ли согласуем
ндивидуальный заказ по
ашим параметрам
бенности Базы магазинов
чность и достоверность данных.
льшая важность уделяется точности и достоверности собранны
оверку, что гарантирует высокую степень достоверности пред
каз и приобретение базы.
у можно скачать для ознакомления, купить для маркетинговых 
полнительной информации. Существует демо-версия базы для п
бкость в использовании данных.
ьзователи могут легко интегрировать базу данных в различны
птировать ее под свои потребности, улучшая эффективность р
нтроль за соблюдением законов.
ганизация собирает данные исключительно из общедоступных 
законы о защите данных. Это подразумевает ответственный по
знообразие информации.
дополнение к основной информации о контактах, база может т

...

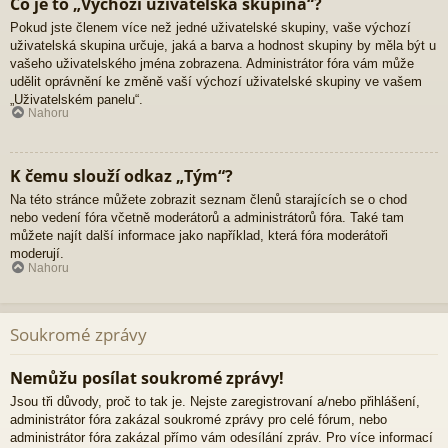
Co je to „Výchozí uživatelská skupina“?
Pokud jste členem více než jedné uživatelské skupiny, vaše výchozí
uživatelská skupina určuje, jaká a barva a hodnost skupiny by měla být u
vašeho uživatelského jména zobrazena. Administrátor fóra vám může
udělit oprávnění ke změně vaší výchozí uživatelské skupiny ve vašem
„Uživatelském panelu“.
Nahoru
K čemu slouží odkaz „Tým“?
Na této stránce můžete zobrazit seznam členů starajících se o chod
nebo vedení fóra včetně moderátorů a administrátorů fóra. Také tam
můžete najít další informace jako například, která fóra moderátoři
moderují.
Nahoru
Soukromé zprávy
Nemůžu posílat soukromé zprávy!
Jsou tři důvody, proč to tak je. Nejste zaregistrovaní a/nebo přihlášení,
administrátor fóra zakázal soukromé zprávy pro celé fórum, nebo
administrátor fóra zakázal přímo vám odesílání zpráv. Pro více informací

**Task description:**
Extract from the listing above the lines between the line containing "ли согласуем" and the line containing "дополнение к основной", keeping both of those lines. Output nothing else.

**Your solution:**
ли согласуем
ндивидуальный заказ по
ашим параметрам
бенности Базы магазинов
чность и достоверность данных.
льшая важность уделяется точности и достоверности собранны
оверку, что гарантирует высокую степень достоверности пред
каз и приобретение базы.
у можно скачать для ознакомления, купить для маркетинговых 
полнительной информации. Существует демо-версия базы для п
бкость в использовании данных.
ьзователи могут легко интегрировать базу данных в различны
птировать ее под свои потребности, улучшая эффективность р
нтроль за соблюдением законов.
ганизация собирает данные исключительно из общедоступных 
законы о защите данных. Это подразумевает ответственный по
знообразие информации.
дополнение к основной информации о контактах, база может т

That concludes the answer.